__Records shown__.
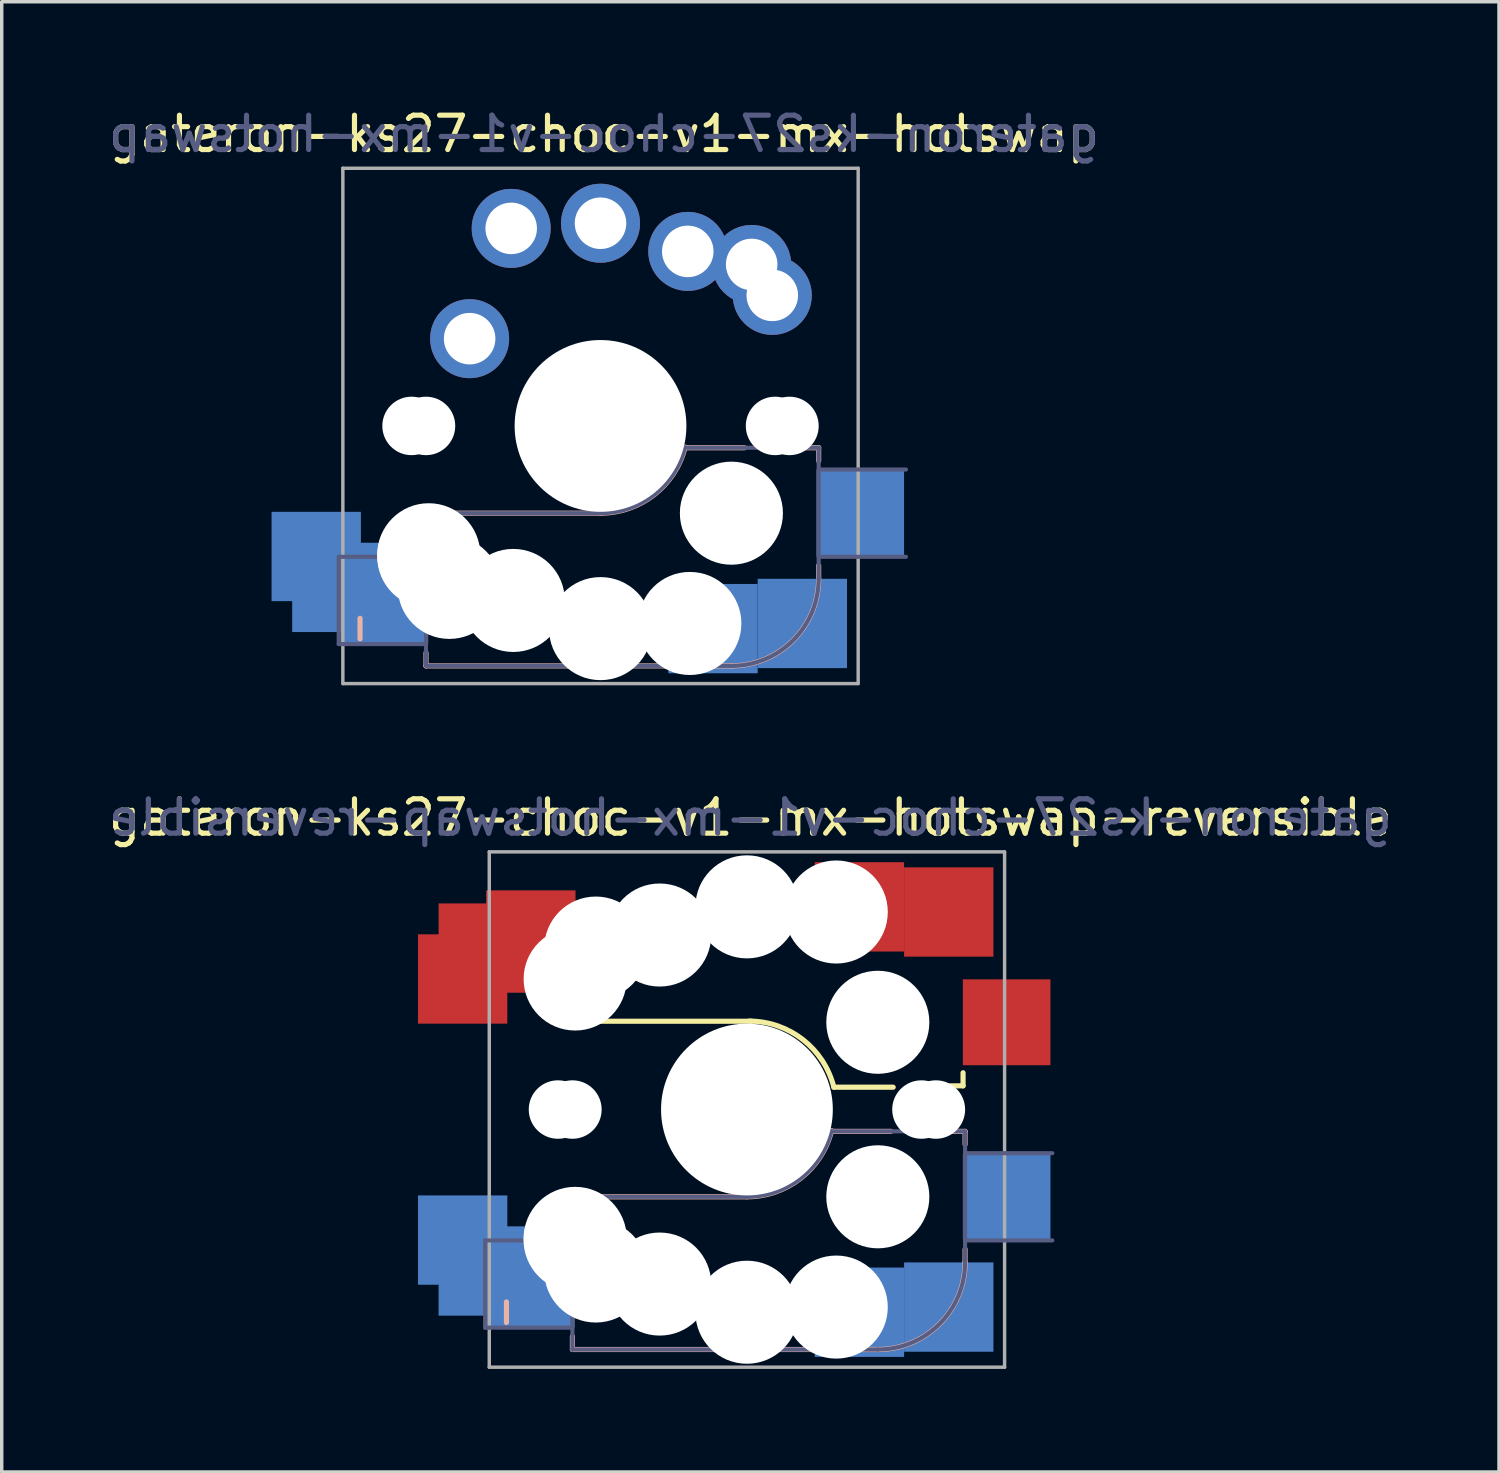
<source format=kicad_pcb>
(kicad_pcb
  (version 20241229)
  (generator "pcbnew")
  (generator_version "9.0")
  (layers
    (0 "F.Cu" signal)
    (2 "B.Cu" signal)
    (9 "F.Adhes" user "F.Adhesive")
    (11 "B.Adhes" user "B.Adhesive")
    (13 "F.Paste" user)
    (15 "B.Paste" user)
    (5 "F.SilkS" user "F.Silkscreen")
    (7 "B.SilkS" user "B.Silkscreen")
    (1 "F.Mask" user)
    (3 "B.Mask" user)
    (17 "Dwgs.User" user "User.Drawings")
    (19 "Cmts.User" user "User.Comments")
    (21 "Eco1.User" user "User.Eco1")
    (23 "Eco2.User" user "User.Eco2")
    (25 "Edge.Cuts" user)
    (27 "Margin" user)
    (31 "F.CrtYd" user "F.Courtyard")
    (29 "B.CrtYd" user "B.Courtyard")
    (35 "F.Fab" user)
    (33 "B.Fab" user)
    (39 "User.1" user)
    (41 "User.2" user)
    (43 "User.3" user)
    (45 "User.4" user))
  (footprint "gateron-ks27-choc-v1-mx-hotswap-reversible"
    (layer "F.Cu")
    (at 18.692 29.247)
    (property "Reference" "gateron-ks27-choc-v1-mx-hotswap-reversible" (at 0.1 -8.5 0) (unlocked yes) (layer "F.SilkS") (effects (font (size 1 1) (thickness 0.15))))
    (attr through_hole)
    (fp_line (start 0.13 -2.57) (end -4.95 -2.57) (stroke (width 0.15) (type solid)) (layer "F.SilkS"))
    (fp_line (start 2.53 -0.65) (end 4.257 -0.65) (stroke (width 0.15) (type solid)) (layer "F.SilkS"))
    (fp_line (start 5.91 -0.69) (end 6.291 -0.69) (stroke (width 0.15) (type solid)) (layer "F.SilkS"))
    (fp_line (start 6.291 -1.071) (end 6.291 -0.69) (stroke (width 0.15) (type solid)) (layer "F.SilkS"))
    (fp_arc (start 0.065838 -2.57396) (mid 1.628985 -2.036002) (end 2.53 -0.65) (stroke (width 0.15) (type solid)) (layer "F.SilkS"))
    (fp_line (start -7 5.6) (end -7 6.2) (stroke (width 0.15) (type solid)) (layer "B.SilkS"))
    (fp_line (start -5.08 2.54) (end 0 2.54) (stroke (width 0.15) (type solid)) (layer "B.SilkS"))
    (fp_line (start -5.08 3.556) (end -5.08 2.54) (stroke (width 0.15) (type solid)) (layer "B.SilkS"))
    (fp_line (start -5.08 6.985) (end -5.08 6.604) (stroke (width 0.15) (type solid)) (layer "B.SilkS"))
    (fp_line (start 2.464 0.635) (end 4.191 0.635) (stroke (width 0.15) (type solid)) (layer "B.SilkS"))
    (fp_line (start 3.81 6.985) (end -5.08 6.985) (stroke (width 0.15) (type solid)) (layer "B.SilkS"))
    (fp_line (start 5.969 0.635) (end 6.35 0.635) (stroke (width 0.15) (type solid)) (layer "B.SilkS"))
    (fp_line (start 6.35 1.016) (end 6.35 0.635) (stroke (width 0.15) (type solid)) (layer "B.SilkS"))
    (fp_line (start 6.35 4.445) (end 6.35 4.064) (stroke (width 0.15) (type solid)) (layer "B.SilkS"))
    (fp_arc (start 2.464162 0.61604) (mid 1.563147 2.002042) (end 0 2.54) (stroke (width 0.15) (type solid)) (layer "B.SilkS"))
    (fp_arc (start 6.35 4.445) (mid 5.606051 6.241051) (end 3.81 6.985) (stroke (width 0.15) (type solid)) (layer "B.SilkS"))
    (fp_line (start -7 -7) (end -7 7) (stroke (width 0.12) (type solid)) (layer "Eco2.User"))
    (fp_line (start -7 7) (end 7 7) (stroke (width 0.12) (type solid)) (layer "Eco2.User"))
    (fp_line (start 7 -7) (end -7 -7) (stroke (width 0.12) (type solid)) (layer "Eco2.User"))
    (fp_line (start 7 7) (end 7 -7) (stroke (width 0.12) (type solid)) (layer "Eco2.User"))
    (fp_line (start -7.62 3.81) (end -5.08 3.81) (stroke (width 0.12) (type solid)) (layer "B.Fab"))
    (fp_line (start -7.62 6.35) (end -7.62 3.81) (stroke (width 0.12) (type solid)) (layer "B.Fab"))
    (fp_line (start -5.08 2.54) (end 0 2.54) (stroke (width 0.12) (type solid)) (layer "B.Fab"))
    (fp_line (start -5.08 6.35) (end -7.62 6.35) (stroke (width 0.12) (type solid)) (layer "B.Fab"))
    (fp_line (start -5.08 6.985) (end -5.08 2.54) (stroke (width 0.12) (type solid)) (layer "B.Fab"))
    (fp_line (start 3.81 6.985) (end -5.08 6.985) (stroke (width 0.12) (type solid)) (layer "B.Fab"))
    (fp_line (start 6.35 0.635) (end 2.54 0.635) (stroke (width 0.12) (type solid)) (layer "B.Fab"))
    (fp_line (start 6.35 0.635) (end 6.35 4.445) (stroke (width 0.12) (type solid)) (layer "B.Fab"))
    (fp_line (start 6.35 1.27) (end 8.89 1.27) (stroke (width 0.12) (type solid)) (layer "B.Fab"))
    (fp_line (start 8.89 3.81) (end 6.35 3.81) (stroke (width 0.12) (type solid)) (layer "B.Fab"))
    (fp_arc (start 2.464162 0.61604) (mid 1.563147 2.002042) (end 0 2.54) (stroke (width 0.12) (type solid)) (layer "B.Fab"))
    (fp_arc (start 6.35 4.445) (mid 5.606051 6.241051) (end 3.81 6.985) (stroke (width 0.12) (type solid)) (layer "B.Fab"))
    (fp_line (start -7.5 -7.5) (end -7.5 7.5) (stroke (width 0.1) (type solid)) (layer "F.Fab"))
    (fp_line (start -7.5 7.5) (end 7.5 7.5) (stroke (width 0.1) (type solid)) (layer "F.Fab"))
    (fp_line (start 7.5 -7.5) (end -7.5 -7.5) (stroke (width 0.1) (type solid)) (layer "F.Fab"))
    (fp_line (start 7.5 7.5) (end 7.5 -7.5) (stroke (width 0.1) (type solid)) (layer "F.Fab"))
    (fp_text user "${REFERENCE}" (at 0.1 -8.5 0) (layer "B.Fab") (effects (font (size 1 1) (thickness 0.15)) (justify mirror)))
    (pad "" np_thru_hole circle (at -5.5 0) (size 1.702 1.702) (drill 1.702) (layers "*.Cu" "*.Mask"))
    (pad "" np_thru_hole circle (at -5.08 0 180) (size 1.702 1.702) (drill 1.702) (layers "*.Cu" "*.Mask"))
    (pad "" np_thru_hole circle (at -5 -3.8) (size 3 3) (drill 3) (layers "*.Cu" "*.Mask"))
    (pad "" np_thru_hole circle (at -5 3.75) (size 3 3) (drill 3) (layers "*.Cu" "*.Mask"))
    (pad "" np_thru_hole circle (at -5 3.8) (size 3 3) (drill 3) (layers "*.Cu" "*.Mask"))
    (pad "" np_thru_hole circle (at -4.4 -4.7) (size 3 3) (drill 3) (layers "*.Cu" "*.Mask"))
    (pad "" np_thru_hole circle (at -4.4 4.7) (size 3 3) (drill 3) (layers "*.Cu" "*.Mask"))
    (pad "" np_thru_hole circle (at -2.54 -5.08 180) (size 3 3) (drill 3) (layers "*.Cu" "*.Mask"))
    (pad "" np_thru_hole circle (at -2.54 5.08 180) (size 3 3) (drill 3) (layers "*.Cu" "*.Mask"))
    (pad "" np_thru_hole circle (at 0 -5.9) (size 3 3) (drill 3) (layers "*.Cu" "*.Mask"))
    (pad "" np_thru_hole circle (at 0 0 180) (size 3.988 3.988) (drill 3.988) (layers "*.Cu" "*.Mask"))
    (pad "" np_thru_hole circle (at 0 0) (size 5 5) (drill 5) (layers "*.Cu" "*.Mask"))
    (pad "" np_thru_hole circle (at 0 5.9) (size 3 3) (drill 3) (layers "*.Cu" "*.Mask"))
    (pad "" np_thru_hole circle (at 2.6 -5.75) (size 3 3) (drill 3) (layers "*.Cu" "*.Mask"))
    (pad "" np_thru_hole circle (at 2.6 5.75) (size 3 3) (drill 3) (layers "*.Cu" "*.Mask"))
    (pad "" np_thru_hole circle (at 3.81 -2.54 180) (size 3 3) (drill 3) (layers "*.Cu" "*.Mask"))
    (pad "" np_thru_hole circle (at 3.81 2.54 180) (size 3 3) (drill 3) (layers "*.Cu" "*.Mask"))
    (pad "" np_thru_hole circle (at 5.08 0 180) (size 1.702 1.702) (drill 1.702) (layers "*.Cu" "*.Mask"))
    (pad "" np_thru_hole circle (at 5.5 0) (size 1.702 1.702) (drill 1.702) (layers "*.Cu" "*.Mask"))
    (pad "1" smd rect (at -8.275 -3.8) (size 2.6 2.6) (layers "F.Cu" "F.Mask" "F.Paste"))
    (pad "1" smd rect (at -8.275 3.8) (size 2.6 2.6) (layers "B.Cu" "B.Mask" "B.Paste"))
    (pad "1" smd rect (at -7.675 -4.7) (size 2.6 2.6) (layers "F.Cu" "F.Mask" "F.Paste"))
    (pad "1" smd rect (at -7.675 4.7) (size 2.6 2.6) (layers "B.Cu" "B.Mask" "B.Paste"))
    (pad "1" smd rect (at -6.29 -5.08) (size 2.6 2.6) (layers "F.Cu" "F.Mask" "F.Paste"))
    (pad "1" smd rect (at -6.29 5.08 180) (size 2.55 2.5) (layers "B.Cu" "B.Mask" "B.Paste"))
    (pad "2" smd rect (at 3.275 -5.9) (size 2.6 2.6) (layers "F.Cu" "F.Mask" "F.Paste"))
    (pad "2" smd rect (at 3.275 5.9) (size 2.6 2.6) (layers "B.Cu" "B.Mask" "B.Paste"))
    (pad "2" smd rect (at 5.875 -5.75) (size 2.6 2.6) (layers "F.Cu" "F.Mask" "F.Paste"))
    (pad "2" smd rect (at 5.875 5.75) (size 2.6 2.6) (layers "B.Cu" "B.Mask" "B.Paste"))
    (pad "2" smd rect (at 7.56 -2.54 180) (size 2.55 2.5) (layers "F.Cu" "F.Mask" "F.Paste"))
    (pad "2" smd rect (at 7.56 2.54 180) (size 2.55 2.5) (layers "B.Cu" "B.Mask" "B.Paste")))
  (footprint "gateron-ks27-choc-v1-mx-hotswap"
    (layer "F.Cu")
    (at 14.43 9.348)
    (property "Reference" "gateron-ks27-choc-v1-mx-hotswap" (at 0.1 -8.5 0) (unlocked yes) (layer "F.SilkS") (effects (font (size 1 1) (thickness 0.15))))
    (attr through_hole)
    (fp_line (start -7 5.6) (end -7 6.2) (stroke (width 0.15) (type solid)) (layer "B.SilkS"))
    (fp_line (start -5.08 2.54) (end 0 2.54) (stroke (width 0.15) (type solid)) (layer "B.SilkS"))
    (fp_line (start -5.08 3.556) (end -5.08 2.54) (stroke (width 0.15) (type solid)) (layer "B.SilkS"))
    (fp_line (start -5.08 6.985) (end -5.08 6.604) (stroke (width 0.15) (type solid)) (layer "B.SilkS"))
    (fp_line (start 2.464 0.635) (end 4.191 0.635) (stroke (width 0.15) (type solid)) (layer "B.SilkS"))
    (fp_line (start 3.81 6.985) (end -5.08 6.985) (stroke (width 0.15) (type solid)) (layer "B.SilkS"))
    (fp_line (start 5.969 0.635) (end 6.35 0.635) (stroke (width 0.15) (type solid)) (layer "B.SilkS"))
    (fp_line (start 6.35 1.016) (end 6.35 0.635) (stroke (width 0.15) (type solid)) (layer "B.SilkS"))
    (fp_line (start 6.35 4.445) (end 6.35 4.064) (stroke (width 0.15) (type solid)) (layer "B.SilkS"))
    (fp_arc (start 2.464162 0.61604) (mid 1.563147 2.002042) (end 0 2.54) (stroke (width 0.15) (type solid)) (layer "B.SilkS"))
    (fp_arc (start 6.35 4.445) (mid 5.606051 6.241051) (end 3.81 6.985) (stroke (width 0.15) (type solid)) (layer "B.SilkS"))
    (fp_line (start -7 -7) (end -7 7) (stroke (width 0.12) (type solid)) (layer "Eco2.User"))
    (fp_line (start -7 7) (end 7 7) (stroke (width 0.12) (type solid)) (layer "Eco2.User"))
    (fp_line (start 7 -7) (end -7 -7) (stroke (width 0.12) (type solid)) (layer "Eco2.User"))
    (fp_line (start 7 7) (end 7 -7) (stroke (width 0.12) (type solid)) (layer "Eco2.User"))
    (fp_line (start -7.62 3.81) (end -5.08 3.81) (stroke (width 0.12) (type solid)) (layer "B.Fab"))
    (fp_line (start -7.62 6.35) (end -7.62 3.81) (stroke (width 0.12) (type solid)) (layer "B.Fab"))
    (fp_line (start -5.08 2.54) (end 0 2.54) (stroke (width 0.12) (type solid)) (layer "B.Fab"))
    (fp_line (start -5.08 6.35) (end -7.62 6.35) (stroke (width 0.12) (type solid)) (layer "B.Fab"))
    (fp_line (start -5.08 6.985) (end -5.08 2.54) (stroke (width 0.12) (type solid)) (layer "B.Fab"))
    (fp_line (start 3.81 6.985) (end -5.08 6.985) (stroke (width 0.12) (type solid)) (layer "B.Fab"))
    (fp_line (start 6.35 0.635) (end 2.54 0.635) (stroke (width 0.12) (type solid)) (layer "B.Fab"))
    (fp_line (start 6.35 0.635) (end 6.35 4.445) (stroke (width 0.12) (type solid)) (layer "B.Fab"))
    (fp_line (start 6.35 1.27) (end 8.89 1.27) (stroke (width 0.12) (type solid)) (layer "B.Fab"))
    (fp_line (start 8.89 3.81) (end 6.35 3.81) (stroke (width 0.12) (type solid)) (layer "B.Fab"))
    (fp_arc (start 2.464162 0.61604) (mid 1.563147 2.002042) (end 0 2.54) (stroke (width 0.12) (type solid)) (layer "B.Fab"))
    (fp_arc (start 6.35 4.445) (mid 5.606051 6.241051) (end 3.81 6.985) (stroke (width 0.12) (type solid)) (layer "B.Fab"))
    (fp_line (start -7.5 -7.5) (end -7.5 7.5) (stroke (width 0.1) (type solid)) (layer "F.Fab"))
    (fp_line (start -7.5 7.5) (end 7.5 7.5) (stroke (width 0.1) (type solid)) (layer "F.Fab"))
    (fp_line (start 7.5 -7.5) (end -7.5 -7.5) (stroke (width 0.1) (type solid)) (layer "F.Fab"))
    (fp_line (start 7.5 7.5) (end 7.5 -7.5) (stroke (width 0.1) (type solid)) (layer "F.Fab"))
    (fp_text user "${REFERENCE}" (at 0.1 -8.5 0) (layer "B.Fab") (effects (font (size 1 1) (thickness 0.15)) (justify mirror)))
    (pad "" np_thru_hole circle (at -5.5 0) (size 1.702 1.702) (drill 1.702) (layers "*.Cu" "*.Mask"))
    (pad "" np_thru_hole circle (at -5.08 0 180) (size 1.702 1.702) (drill 1.702) (layers "*.Cu" "*.Mask"))
    (pad "" np_thru_hole circle (at -5 3.75) (size 3 3) (drill 3) (layers "*.Cu" "*.Mask"))
    (pad "" np_thru_hole circle (at -5 3.8) (size 3 3) (drill 3) (layers "*.Cu" "*.Mask"))
    (pad "" np_thru_hole circle (at -4.4 4.7) (size 3 3) (drill 3) (layers "*.Cu" "*.Mask"))
    (pad "" np_thru_hole circle (at -2.54 5.08 180) (size 3 3) (drill 3) (layers "*.Cu" "*.Mask"))
    (pad "" np_thru_hole circle (at 0 0 180) (size 3.988 3.988) (drill 3.988) (layers "*.Cu" "*.Mask"))
    (pad "" np_thru_hole circle (at 0 0) (size 5 5) (drill 5) (layers "*.Cu" "*.Mask"))
    (pad "" np_thru_hole circle (at 0 5.9) (size 3 3) (drill 3) (layers "*.Cu" "*.Mask"))
    (pad "" np_thru_hole circle (at 2.6 5.75) (size 3 3) (drill 3) (layers "*.Cu" "*.Mask"))
    (pad "" np_thru_hole circle (at 3.81 2.54 180) (size 3 3) (drill 3) (layers "*.Cu" "*.Mask"))
    (pad "" np_thru_hole circle (at 5.08 0 180) (size 1.702 1.702) (drill 1.702) (layers "*.Cu" "*.Mask"))
    (pad "" np_thru_hole circle (at 5.5 0) (size 1.702 1.702) (drill 1.702) (layers "*.Cu" "*.Mask"))
    (pad "1" smd rect (at -8.275 3.8) (size 2.6 2.6) (layers "B.Cu" "B.Mask" "B.Paste"))
    (pad "1" smd rect (at -7.675 4.7) (size 2.6 2.6) (layers "B.Cu" "B.Mask" "B.Paste"))
    (pad "1" smd rect (at -6.29 5.08 180) (size 2.55 2.5) (layers "B.Cu" "B.Mask" "B.Paste"))
    (pad "1" thru_hole circle (at 2.54 -5.08 180) (size 2.3 2.3) (drill 1.5) (layers "*.Cu" "*.Mask"))
    (pad "1" thru_hole circle (at 4.4 -4.7 180) (size 2.3 2.3) (drill 1.5) (layers "*.Cu" "*.Mask"))
    (pad "1" thru_hole circle (at 5 -3.8 180) (size 2.3 2.3) (drill 1.5) (layers "*.Cu" "*.Mask"))
    (pad "2" thru_hole circle (at -3.81 -2.54 180) (size 2.3 2.3) (drill 1.5) (layers "*.Cu" "*.Mask"))
    (pad "2" thru_hole circle (at -2.6 -5.75 180) (size 2.3 2.3) (drill 1.5) (layers "*.Cu" "*.Mask"))
    (pad "2" thru_hole circle (at 0 -5.9 180) (size 2.3 2.3) (drill 1.5) (layers "*.Cu" "*.Mask"))
    (pad "2" smd rect (at 3.275 5.9) (size 2.6 2.6) (layers "B.Cu" "B.Mask" "B.Paste"))
    (pad "2" smd rect (at 5.875 5.75) (size 2.6 2.6) (layers "B.Cu" "B.Mask" "B.Paste"))
    (pad "2" smd rect (at 7.56 2.54 180) (size 2.55 2.5) (layers "B.Cu" "B.Mask" "B.Paste")))
  (gr_rect
    (start -3 -3)
    (end 40.583 39.797)
    (stroke (width 0.1) (type default))
    (fill no)
    (layer "Edge.Cuts")))
</source>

__Work to complete__. The lines to copy are those in the records above containing the word "Silkscreen".

__Answer box__.
    (5 "F.SilkS" user "F.Silkscreen")
    (7 "B.SilkS" user "B.Silkscreen")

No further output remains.